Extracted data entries
● ● ● ● ● ● ●

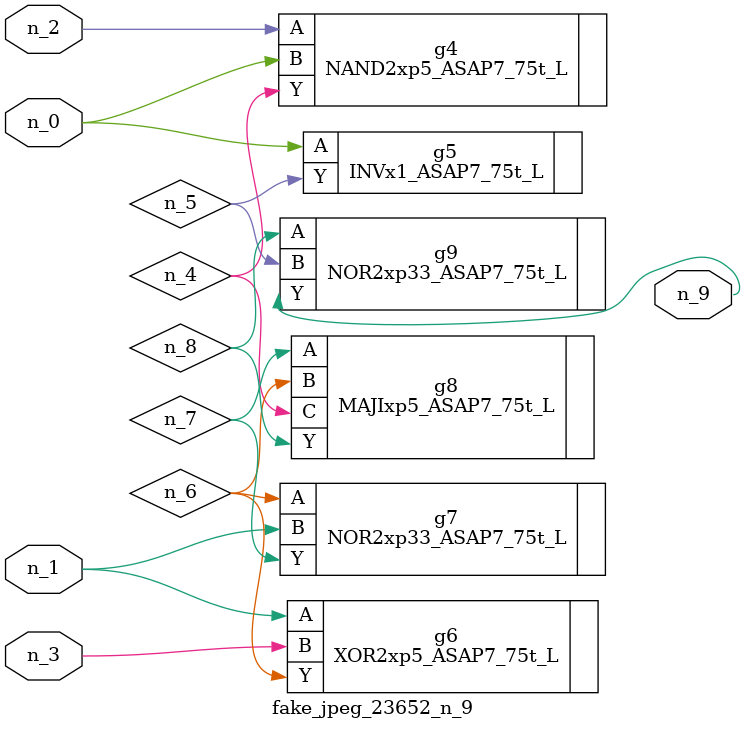
<source format=v>
module fake_jpeg_23652_n_9 (n_0, n_3, n_2, n_1, n_9);

input n_0;
input n_3;
input n_2;
input n_1;

output n_9;

wire n_4;
wire n_8;
wire n_6;
wire n_5;
wire n_7;

NAND2xp5_ASAP7_75t_L g4 ( 
.A(n_2),
.B(n_0),
.Y(n_4)
);

INVx1_ASAP7_75t_L g5 ( 
.A(n_0),
.Y(n_5)
);

XOR2xp5_ASAP7_75t_L g6 ( 
.A(n_1),
.B(n_3),
.Y(n_6)
);

NOR2xp33_ASAP7_75t_L g7 ( 
.A(n_6),
.B(n_1),
.Y(n_7)
);

MAJIxp5_ASAP7_75t_L g8 ( 
.A(n_7),
.B(n_6),
.C(n_4),
.Y(n_8)
);

NOR2xp33_ASAP7_75t_L g9 ( 
.A(n_8),
.B(n_5),
.Y(n_9)
);


endmodule
</source>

● ● ● ● ● ● ●

The response should consist of the entries above, given again exactly and free of pictures.

**EXPECTED ANSWER**
<source format=v>
module fake_jpeg_23652_n_9 (n_0, n_3, n_2, n_1, n_9);

input n_0;
input n_3;
input n_2;
input n_1;

output n_9;

wire n_4;
wire n_8;
wire n_6;
wire n_5;
wire n_7;

NAND2xp5_ASAP7_75t_L g4 ( 
.A(n_2),
.B(n_0),
.Y(n_4)
);

INVx1_ASAP7_75t_L g5 ( 
.A(n_0),
.Y(n_5)
);

XOR2xp5_ASAP7_75t_L g6 ( 
.A(n_1),
.B(n_3),
.Y(n_6)
);

NOR2xp33_ASAP7_75t_L g7 ( 
.A(n_6),
.B(n_1),
.Y(n_7)
);

MAJIxp5_ASAP7_75t_L g8 ( 
.A(n_7),
.B(n_6),
.C(n_4),
.Y(n_8)
);

NOR2xp33_ASAP7_75t_L g9 ( 
.A(n_8),
.B(n_5),
.Y(n_9)
);


endmodule
</source>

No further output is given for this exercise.